Data for analysis:

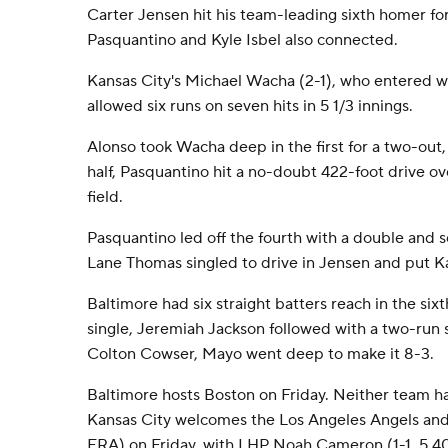
Carter Jensen hit his team-leading sixth homer for
Pasquantino and Kyle Isbel also connected.
Kansas City's Michael Wacha (2-1), who entered wit
allowed six runs on seven hits in 5 1/3 innings.
Alonso took Wacha deep in the first for a two-out
half, Pasquantino hit a no-doubt 422-foot drive ove
field.
Pasquantino led off the fourth with a double and s
Lane Thomas singled to drive in Jensen and put K
Baltimore had six straight batters reach in the six
single, Jeremiah Jackson followed with a two-run si
Colton Cowser, Mayo went deep to make it 8-3.
Baltimore hosts Boston on Friday. Neither team ha
Kansas City welcomes the Los Angeles Angels and
ERA) on Friday, with LHP Noah Cameron (1-1, 5.40)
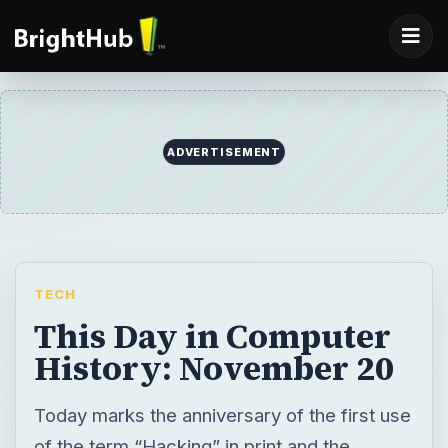
TECH
This Day in Computer
History: November 20
Today marks the anniversary of the first use
of the term “Hacking” in print and the
release of version 1.0 of Windows. Read
about these events and more in “This Day in
Computer History”, a chronology of notable
events in the computer, ecommerce, and
software industries on this day in history.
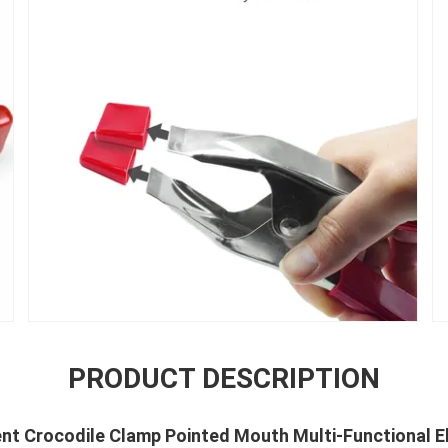
PRODUCT DESCRIPTION
Tent Crocodile Clamp Pointed Mouth Multi-Functional E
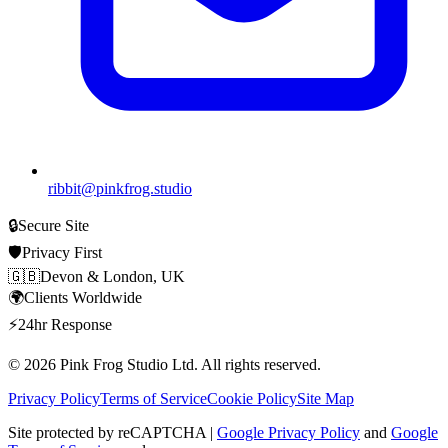
ribbit@pinkfrog.studio
🔒
Secure Site
🛡️
Privacy First
🇬🇧
Devon & London, UK
🌍
Clients Worldwide
⚡
24hr Response
© 2026
Pink Frog Studio
Ltd. All rights reserved.
Privacy Policy
Terms of Service
Cookie Policy
Site Map
Site protected by reCAPTCHA |
Google Privacy Policy
and
Google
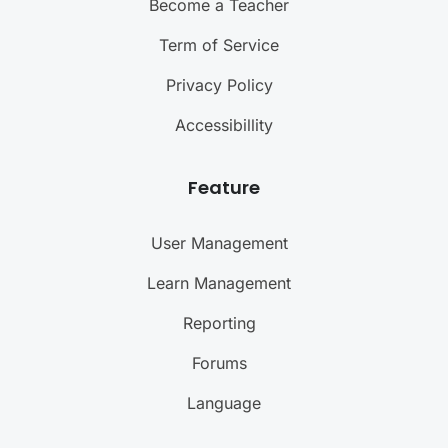
Become a Teacher
Term of Service
Privacy Policy
Accessibillity
Feature
User Management
Learn Management
Reporting
Forums
Language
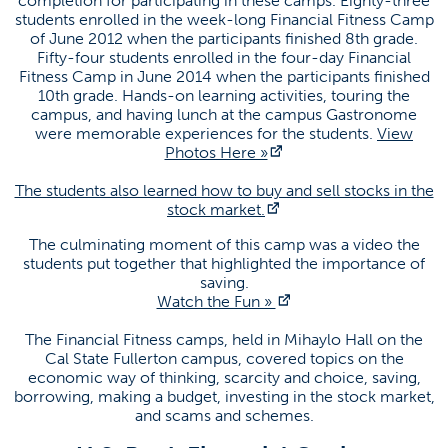
completion for participating in these camps. Eighty-three
students enrolled in the week-long Financial Fitness Camp
of June 2012 when the participants finished 8th grade.
Social Media
Fifty-four students enrolled in the four-day Financial
Fitness Camp in June 2014 when the participants finished
10th grade. Hands-on learning activities, touring the
(opens in a new tab)
(opens in a ne
campus, and having lunch at the campus Gastronome
were memorable experiences for the students.
View
(opens in a new tab)
Photos Here »
CEE News
The students also learned how to buy and sell stocks in the
Failed to load stories. Please try again later.
(opens in a new tab)
stock market.
The culminating moment of this camp was a video the
students put together that highlighted the importance of
saving.
(opens in a new tab)
Watch the Fun »
The Financial Fitness camps, held in Mihaylo Hall on the
Cal State Fullerton campus, covered topics on the
economic way of thinking, scarcity and choice, saving,
borrowing, making a budget, investing in the stock market,
and scams and schemes.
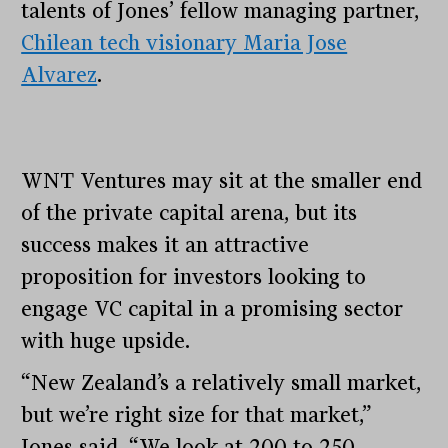
talents of Jones’ fellow managing partner,
Chilean tech visionary Maria Jose
Alvarez
.
WNT Ventures may sit at the smaller end
of the private capital arena, but its
success makes it an attractive
proposition for investors looking to
engage VC capital in a promising sector
with huge upside.
“New Zealand’s a relatively small market,
but we’re right size for that market,”
Jones said. “We look at 200 to 250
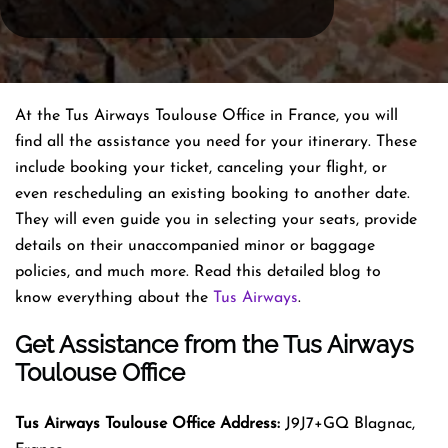
At the Tus Airways Toulouse Office in France, you will
find all the assistance you need for your itinerary. These
include booking your ticket, canceling your flight, or
even rescheduling an existing booking to another date.
They will even guide you in selecting your seats, provide
details on their unaccompanied minor or baggage
policies, and much more. Read this detailed blog to
know everything about the
Tus Airways
.
Get Assistance from the Tus Airways
Toulouse Office
Tus Airways
Toulouse
Office
Address:
J9J7+GQ Blagnac,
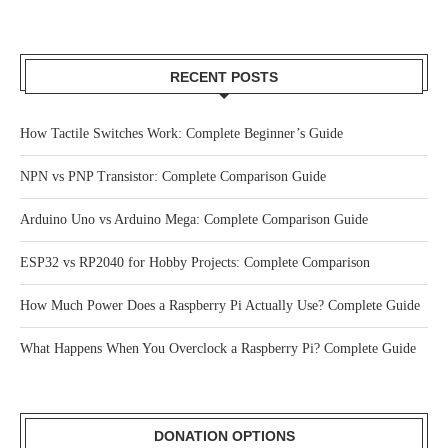
RECENT POSTS
How Tactile Switches Work: Complete Beginner’s Guide
NPN vs PNP Transistor: Complete Comparison Guide
Arduino Uno vs Arduino Mega: Complete Comparison Guide
ESP32 vs RP2040 for Hobby Projects: Complete Comparison
How Much Power Does a Raspberry Pi Actually Use? Complete Guide
What Happens When You Overclock a Raspberry Pi? Complete Guide
DONATION OPTIONS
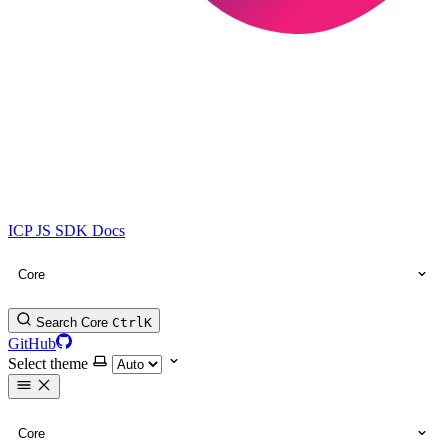
ICP JS SDK Docs
Core
Search Core
Ctrl
K
GitHub
Select theme
Core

Exercise requirements: Show every line in the listing above that carries the word "Comparison".

Solved exercise:
NPN vs PNP Transistor: Complete Comparison Guide
Arduino Uno vs Arduino Mega: Complete Comparison Guide
ESP32 vs RP2040 for Hobby Projects: Complete Comparison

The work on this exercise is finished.